## Action item
From the data below, restate every line word for word.

Collected data entries
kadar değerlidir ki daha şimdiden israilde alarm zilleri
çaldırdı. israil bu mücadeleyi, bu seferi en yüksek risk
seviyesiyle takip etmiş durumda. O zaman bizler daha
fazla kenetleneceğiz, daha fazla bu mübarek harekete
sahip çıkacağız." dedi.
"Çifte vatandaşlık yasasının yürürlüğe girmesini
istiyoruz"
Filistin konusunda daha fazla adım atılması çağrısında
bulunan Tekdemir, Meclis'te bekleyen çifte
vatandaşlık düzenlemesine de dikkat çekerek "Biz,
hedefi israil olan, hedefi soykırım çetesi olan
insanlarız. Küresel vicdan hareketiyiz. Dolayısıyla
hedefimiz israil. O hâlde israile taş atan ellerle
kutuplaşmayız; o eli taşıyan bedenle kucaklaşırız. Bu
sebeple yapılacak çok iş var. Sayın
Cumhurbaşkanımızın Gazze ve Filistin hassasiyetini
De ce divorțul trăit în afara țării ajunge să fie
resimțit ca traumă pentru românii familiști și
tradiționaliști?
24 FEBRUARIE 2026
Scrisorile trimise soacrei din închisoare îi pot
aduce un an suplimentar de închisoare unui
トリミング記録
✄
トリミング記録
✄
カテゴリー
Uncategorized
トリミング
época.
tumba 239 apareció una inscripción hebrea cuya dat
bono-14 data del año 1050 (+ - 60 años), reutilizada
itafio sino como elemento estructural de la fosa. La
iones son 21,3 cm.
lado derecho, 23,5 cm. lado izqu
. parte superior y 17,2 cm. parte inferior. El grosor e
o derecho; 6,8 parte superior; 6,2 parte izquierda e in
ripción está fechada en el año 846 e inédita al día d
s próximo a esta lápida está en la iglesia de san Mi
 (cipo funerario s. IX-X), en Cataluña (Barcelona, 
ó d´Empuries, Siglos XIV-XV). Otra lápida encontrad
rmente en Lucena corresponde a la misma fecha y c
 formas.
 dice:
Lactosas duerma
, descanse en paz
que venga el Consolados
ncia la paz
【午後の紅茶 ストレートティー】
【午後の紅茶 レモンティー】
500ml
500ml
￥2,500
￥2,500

## Response to this task
kadar değerlidir ki daha şimdiden israilde alarm zilleri
çaldırdı. israil bu mücadeleyi, bu seferi en yüksek risk
seviyesiyle takip etmiş durumda. O zaman bizler daha
fazla kenetleneceğiz, daha fazla bu mübarek harekete
sahip çıkacağız." dedi.
"Çifte vatandaşlık yasasının yürürlüğe girmesini
istiyoruz"
Filistin konusunda daha fazla adım atılması çağrısında
bulunan Tekdemir, Meclis'te bekleyen çifte
vatandaşlık düzenlemesine de dikkat çekerek "Biz,
hedefi israil olan, hedefi soykırım çetesi olan
insanlarız. Küresel vicdan hareketiyiz. Dolayısıyla
hedefimiz israil. O hâlde israile taş atan ellerle
kutuplaşmayız; o eli taşıyan bedenle kucaklaşırız. Bu
sebeple yapılacak çok iş var. Sayın
Cumhurbaşkanımızın Gazze ve Filistin hassasiyetini
De ce divorțul trăit în afara țării ajunge să fie
resimțit ca traumă pentru românii familiști și
tradiționaliști?
24 FEBRUARIE 2026
Scrisorile trimise soacrei din închisoare îi pot
aduce un an suplimentar de închisoare unui
トリミング記録
✄
トリミング記録
✄
カテゴリー
Uncategorized
トリミング
época.
tumba 239 apareció una inscripción hebrea cuya dat
bono-14 data del año 1050 (+ - 60 años), reutilizada
itafio sino como elemento estructural de la fosa. La
iones son 21,3 cm.
lado derecho, 23,5 cm. lado izqu
. parte superior y 17,2 cm. parte inferior. El grosor e
o derecho; 6,8 parte superior; 6,2 parte izquierda e in
ripción está fechada en el año 846 e inédita al día d
s próximo a esta lápida está en la iglesia de san Mi
 (cipo funerario s. IX-X), en Cataluña (Barcelona, 
ó d´Empuries, Siglos XIV-XV). Otra lápida encontrad
rmente en Lucena corresponde a la misma fecha y c
 formas.
 dice:
Lactosas duerma
, descanse en paz
que venga el Consolados
ncia la paz
【午後の紅茶 ストレートティー】
【午後の紅茶 レモンティー】
500ml
500ml
￥2,500
￥2,500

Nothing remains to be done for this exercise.